Service providers across the Thompson-Okanagan are calling for action on housing the homeless as winter puts them at risk.
In a letter to mayors and councils, BC Housing, and Interior Health, the shelter and outreach operators are saying "no more" to an incomplete continuum of care.
"For the past several years, the response has been to set up winter mat shelter programs. Many operators have already been asked if we can step up again to run temporary winter shelter programs. This year, many of the operators in Vernon, Penticton, West Kelowna, Kelowna, Merritt, and Kamloops are saying no more," the group says.
"Temporary shelter programs are rife with problems for operators and the vulnerable and complex persons they serve.

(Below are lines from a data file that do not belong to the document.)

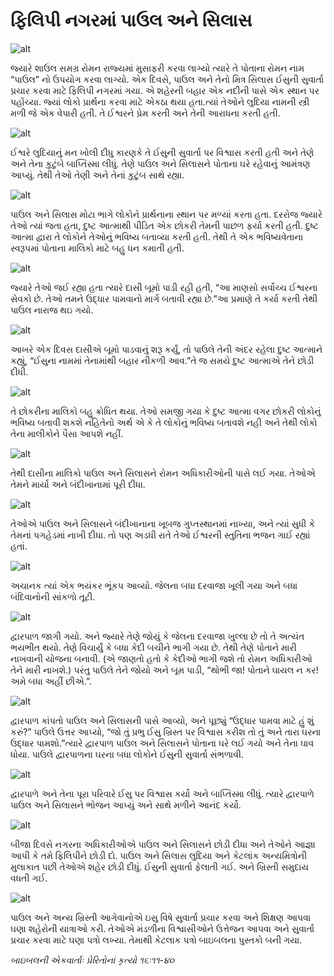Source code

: # ફિલિપી નગરમાં પાઉલ અને સિલાસ

![alt](https://cdn.door43.org/obs/jpg/360px/obs-en-47-01.jpg)

જ્યારે શાઉલ સમગ્ર રોમન રાજ્યમાં મુસાફરી કરવા લાગ્યો ત્યારે તે પોતાના રોમન નામ “પાઉલ” નો ઉપયોગ કરવા લાગ્યો. એક દિવસે, પાઉલ અને તેનો મિત્ર સિલાસ ઈસુની સુવાર્તા પ્રચાર કરવા માટે ફિલિપી નગરમાં ગયા. એ શહેરની બહાર એક નદીની પાસે એક સ્થાન પર પહોંચ્યા. જ્યાં લોકો પ્રાર્થના કરવા માટે એકઠા થયા હતા.ત્યાં તેઓને લુદિયા નામની સ્ત્રી મળી જે એક વેપારી હતી. તે ઈશ્વરને પ્રેમ કરતી અને તેની આરાધના કરતી હતી.

![alt](https://cdn.door43.org/obs/jpg/360px/obs-en-47-02.jpg)

ઈશ્વરે લુદિયાનું મન ખોલી દીધુ કારણકે તે ઈસુની સુવાર્તા પર વિશ્વાસ કરતી હતી અને તેણે અને તેના કુટુંબે બાપ્તિસ્મા લીધું. તેણે પાઉલ અને સિલાસને પોતાના ઘરે રહેવાનું આમંત્રણ આપ્યું. તેથી તેઓ તેણી અને તેનાં કુટુંબ સાથે રહ્યા.

![alt](https://cdn.door43.org/obs/jpg/360px/obs-en-47-03.jpg)

પાઉલ અને સિલાસ મોટા ભાગે લોકોને પ્રાર્થનાના સ્થાન પર મળ્યાં કરતા હતા. દરરોજ જ્યારે તેઓ ત્યાં જતા હતા, દુષ્ટ આત્માથી પીડિત એક છોકરી તેમની પાછળ ફર્યા કરતી હતી. દુષ્ટ આત્મા દ્વારા તે લોકોને તેઓનું ભવિષ્ય બતાવ્યા કરતી હતી. તેથી તે એક ભવિષ્યવેતાના સ્વરૂપમાં પોતાના માલિકો માટે બહુ ધન કમાતી હતી.

![alt](https://cdn.door43.org/obs/jpg/360px/obs-en-47-04.jpg)

જ્યારે તેઓ જઈ રહ્યા હતા ત્યારે દાસી બૂમો પાડી રહી હતી, “આ માણસો સર્વોચ્ચ ઈશ્વરના સેવકો છે. તેઓ તમને ઉદ્ધાર પામવાનો માર્ગ બતાવી રહ્યા છે.”આ પ્રમાણે તે કર્યા કરતી તેથી પાઉલ નારાજ થઇ ગયો.

![alt](https://cdn.door43.org/obs/jpg/360px/obs-en-47-05.jpg)

આખરે એક દિવસ દાસીએ બૂમો પાડવાનું શરૂ કર્યું, તો પાઉલે તેની અંદર રહેલા દુષ્ટ આત્માને કહ્યું, “ઈસુના નામમાં તેનામાંથી બહાર નીકળી આવ.”તે જ સમયે દુષ્ટ આત્માએ તેને છોડી દીધી.

![alt](https://cdn.door43.org/obs/jpg/360px/obs-en-47-06.jpg)

તે છોકરીના માલિકો બહુ ક્રોધિત થયા. તેઓ સમજી ગયા કે દુષ્ટ આત્મા વગર છોકરી લોકોનું ભવિષ્ય બતાવી શકશે નહિતેનો અર્થ એ કે તે લોકોનું ભવિષ્ય બતાવશે નહી અને તેથી લોકો તેના માલીકોને પૈસા આપશે નહીં.

![alt](https://cdn.door43.org/obs/jpg/360px/obs-en-47-07.jpg)

તેથી દાસીના માલિકો પાઉલ અને સિલાસને રોમન અધિકારીઓની પાસે લઈ ગયા. તેઓએ તેમને માર્યા અને બંદીખાનામાં પૂરી દીધા.

![alt](https://cdn.door43.org/obs/jpg/360px/obs-en-47-08.jpg)

તેઓએ પાઉલ અને સિલાસને બંદીખાનાના ખૂબજ ગુપ્તસ્થાનમાં નાખ્યા, અને ત્યાં સુધી કે તેમનાં પગહેડમાં નાખી દીધા. તો પણ અડધી રાતે તેઓ ઈશ્વરની સ્તુતિના ભજન ગાઈ રહ્યાં હતાં.

![alt](https://cdn.door43.org/obs/jpg/360px/obs-en-47-09.jpg)

અચાનક ત્યાં એક ભયંકર ભૂંકપ આવ્યો. જેલના બધા દરવાજા ખૂલી ગયા અને બધા બંદિવાનોની સાંકળો તૂટી.

![alt](https://cdn.door43.org/obs/jpg/360px/obs-en-47-10.jpg)

દ્વારપાળ જાગી ગયો. અને જ્યારે તેણે જોયું કે જેલના દરવાજા ખુલ્લા છે તો તે અત્યંત ભયભીત થયો. તેણે વિચાર્યું કે બધા કેદી બચીને ભાગી ગયા છે. તેથી તેણે પોતાને મારી નાખવાની યોજના બનાવી. (એ જાણતો હતો કે કેદીઓ ભાગી જશે તો રોમન અધિકારીઓ તેને મારી નાખશે.) પરંતુ પાઉલે તેને જોયો અને બૂમ પાડી, “થોભી જા! પોતાને ઘાયલ ન કર! અમે બધા અહીં છીએ.”.

![alt](https://cdn.door43.org/obs/jpg/360px/obs-en-47-11.jpg)

દ્વારપાળ કાંપતો પાઉલ અને સિલાસની પાસે આવ્યો, અને પૂછ્યું “ઉદ્ધાર પામવા માટે હું શું કરું?” પાઉલે ઉત્તર આપ્યો, “જો તું પ્રભુ ઈસુ ખ્રિસ્ત પર વિશ્વાસ કરીશ તો તું અને તારા ઘરના ઉદ્ધાર પામશો.”ત્યારે દ્વારપાળ પાઉલ અને સિલાસને પોતાના ઘરે લઈ ગયો અને તેના ઘાવ ધોયા. પાઉલે દ્વારપાળના ઘરના બધા લોકોને ઈસુની સુવાર્તા સંભળાવી.

![alt](https://cdn.door43.org/obs/jpg/360px/obs-en-47-12.jpg)

દ્વારપાળે અને તેના પૂરા પરિવારે ઈસુ પર વિશ્વાસ કર્યો અને બાપ્તિસ્મા લીધું. ત્યારે દ્વારપાળે પાઉલ અને સિલાસને ભોજન  આપ્યું અને સાથે મળીને આનંદ કર્યો.

![alt](https://cdn.door43.org/obs/jpg/360px/obs-en-47-13.jpg)

બીજા દિવસે નગરના અધિકારીઓએ પાઉલ અને સિલાસને છોડી દીધા અને તેઓને આજ્ઞા આપી કે તમે ફિલિપીને છોડી દો. પાઉલ અને સિલાસ લુદિયા અને કેટલાંક અન્યમિત્રોની મુલાકાત પછી તેઓએ શહેર છોડી દીધું. ઈસુની સુવાર્તા ફેલાતી ગઈ. અને ખ્રિસ્તી સમુદાય વધતી ગઈ.

![alt](https://cdn.door43.org/obs/jpg/360px/obs-en-47-14.jpg)

પાઉલ અને અન્ય ખ્રિસ્તી આગેવાનોએ ઇસુ વિષે સુવાર્તા પ્રચાર કરવા અને શિક્ષણ આપવા ઘણા શહેરોની યાત્રાઓ કરી. તેઓએ મંડળીના વિશ્વાસીઓને ઉત્તેજન આપવા અને સુવાર્તા પ્રચાર કરવા માટે ઘણા પત્રો લખ્યા. તેમાથી કેટલાક પત્રો બાઇબલના પુસ્તકો બની ગયા.

_બાઇબલની એકવાર્તાઃ પ્રેરિતોનાં કૃત્યો ૧૬ઃ૧૧-૪૦_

"The cycle of bringing challenging persons in from the cold, to shelter them in the most basic of temporary shelters, to provide the barest of supports, to make limited investment in health, skills, and real housing; and then to have them exited back to the streets on the first day of spring with a tent and well wishes, has become an exercise in futility at best.
"While it may provide an escape from the cold, it is a sickeningly purposeless proposition to consider this a solution to the humanitarian crisis we are facing.
"We are tired of the futility of winter mat shelters. We are tired of seeing no meaningful outcome to the cycle of indoor cold winter shelter and outdoor summer tenting areas. We are tired of knowing that the brevity of both the investment and the stay means health will not improve, permanent housing will not materialize, and nothing will change."
Signatories to the letter include Vernon's Turning Points Collaborative Society, the Kelowna Gospel Mission, Penticton and District Society for Community Living, Kamloops' ASK Wellness Society, the Okanagan-Kootenay John Howard Society, and Nicola Valley Shelter & Support Society.